Data Dive: Shockingly Positive
During the school closure, it became very important for us to know how well home learning was going for our students and their families, and how they were doing in terms of wellbeing and stress during the disruption to the normal school year. Hong Kong’s Education Bureau asked all schools to find out where their families were – Adam Pecher, had they returned after the Chinese New Year HKIS’s Data Analyst Holiday? Through this, we knew that about 25% of our families were outside Hong Kong. This would help us decide how to run our virtual learning, with the understanding of which time zones our students were in. Second, we began to send out home learning surveys, with specific questions to inform us about what was working well, and what wasn’t.
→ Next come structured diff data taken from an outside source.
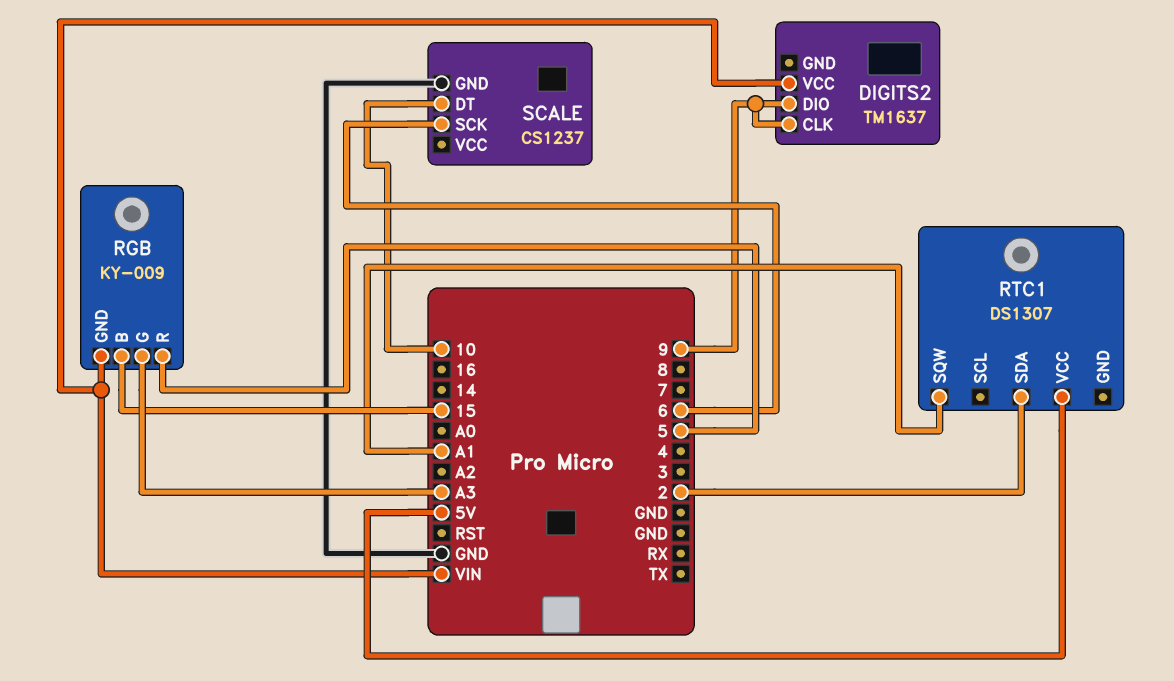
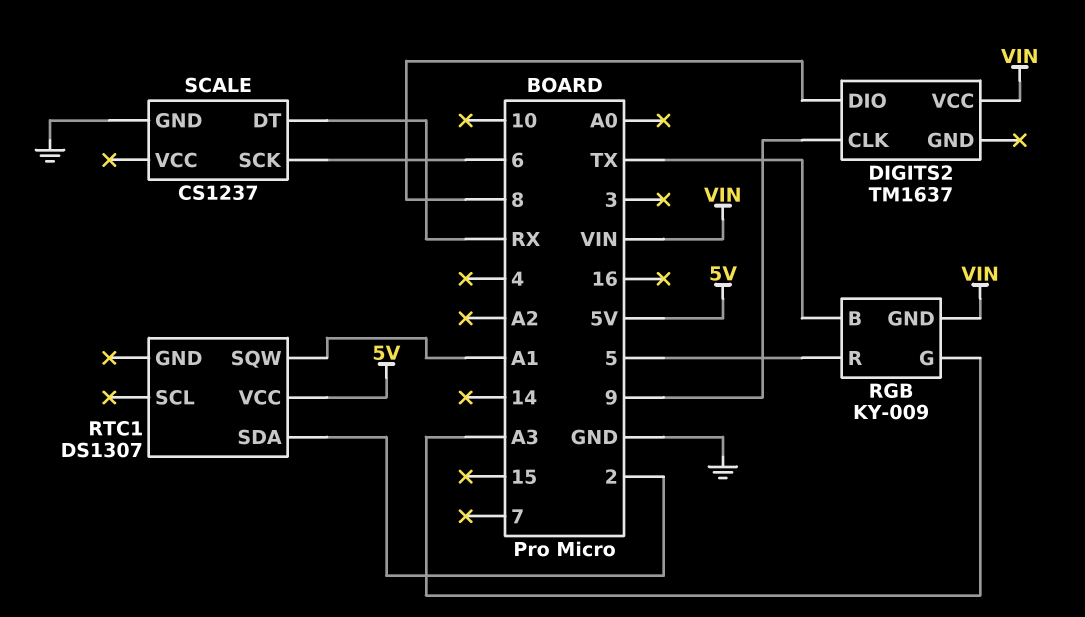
DIGITS2 pin DIO: 9 -> 8
RGB pin B: 15 -> TX
SCALE pin DT: 10 -> RX

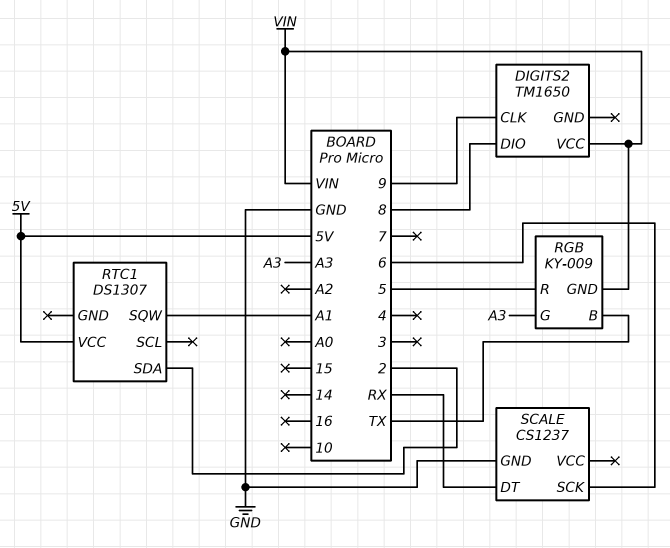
DIGITS2: TM1637 -> TM1650

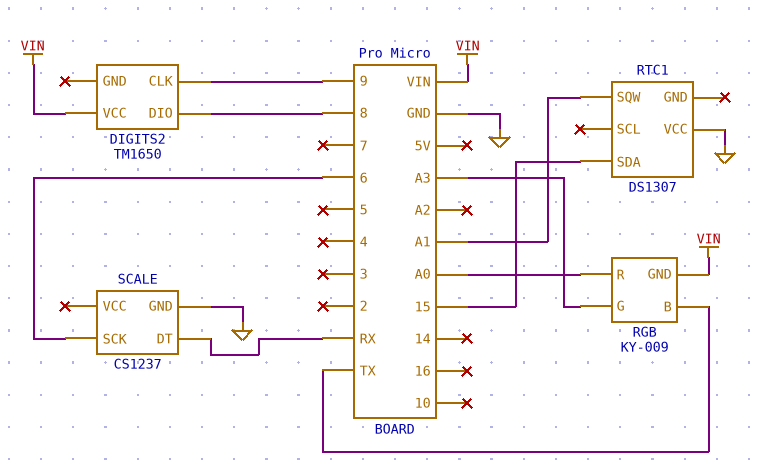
RGB pin R: 5 -> A0
RTC1 pin SDA: 2 -> 15
RTC1 pin VCC: 5V -> GND

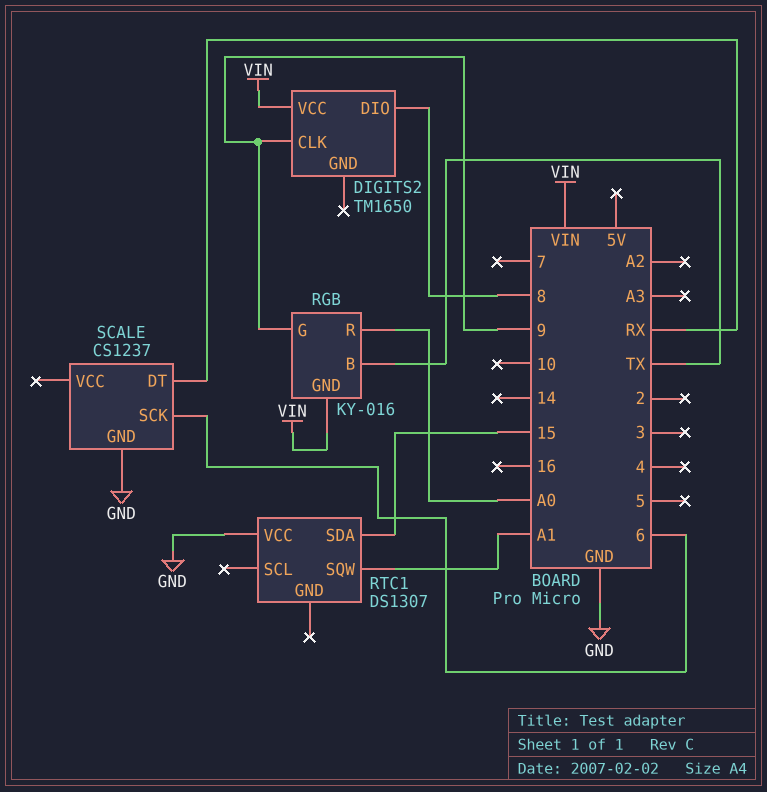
RGB: KY-009 -> KY-016
RGB pin G: A3 -> 9

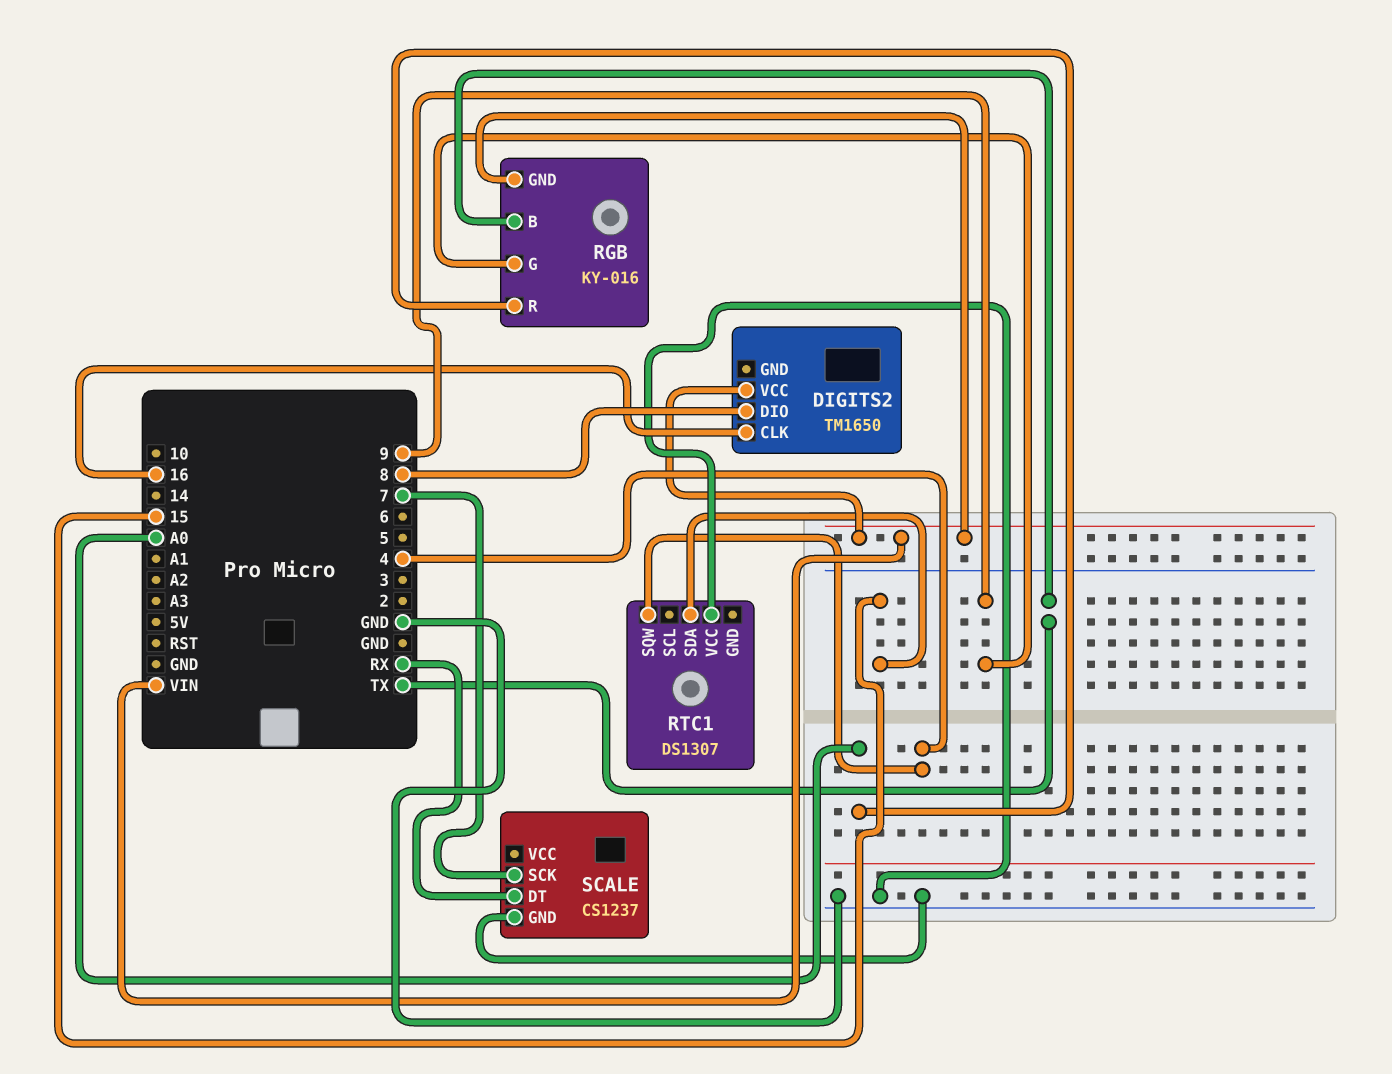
DIGITS2 pin CLK: 9 -> 16
RTC1 pin SQW: A1 -> 4
SCALE pin SCK: 6 -> 7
This was a bit nerve wracking — our teachers and parents have very high expectations of what education at HKIS should look like, and we wondered if people would be satisfied with how it comes across remotely. The answer has been a resounding yes. In High School, in particular, over 90% of parents and 75% of students were satisfied or very satisfied with home learning. This is a huge relief, and a validation of the work that our teachers, coaches and school leaders have done to streamline and make virtual learning as efficient, accessible, effective and engaging as possible. Anonymous surveys allow us to hear from the whole parent community and how they are feeling supported, or how frustrated they are. And while we hear frequently from parents who are extremely positive or negative about their experience, survey data allows us to hear from those who might have more nuanced and widely-shared reactions to the program. Data has been helpful in figuring out where we are and how we’re doing. And by asking our students and families how they’re doing now, we are able to ask again later, and compare how they fared during these difficult few months with a normal term, now that they are building new tools in resilience.
But I Get Up Again
Upper Primary students are in a unique stage. They still play, but there are academic needs. They are digital natives in many ways given their generation, but they are too young to be given full access to digital devices or social media. This posed a great challenge for teachers in Upper Primary as they took on the journey of home learning for grades 3-5. After about a week of getting their ducks in a row and trying to deliver content individually by classroom, the teachers, with the support of the admin team of principal Ben Hart and associate principals Gene Cheh and Virginia Udall, changed their course. They streamlined their classes to set curriculum standards, divided and conquered by sharing teaching responsibilities by subject, and chose a set of consistent platforms for students and parents to access. In a matter of days, students in Grade 4 who have never accessed email before were given a crash course on how to set up Gmail and track their assignments through Google Docs posted on Google Classroom. Grade 5 was already up and running on Google Classroom, and Grade 3 stuck to Seesaw to submit their work. Upper Primary is a time for students to grow in their independence. Once this system was put in place, combining all the expertise and creativity of an HKIS program, our 8 to 11-year-olds were able to shine with a profoundly increased sense of independence and a bunch of newfound technical skills!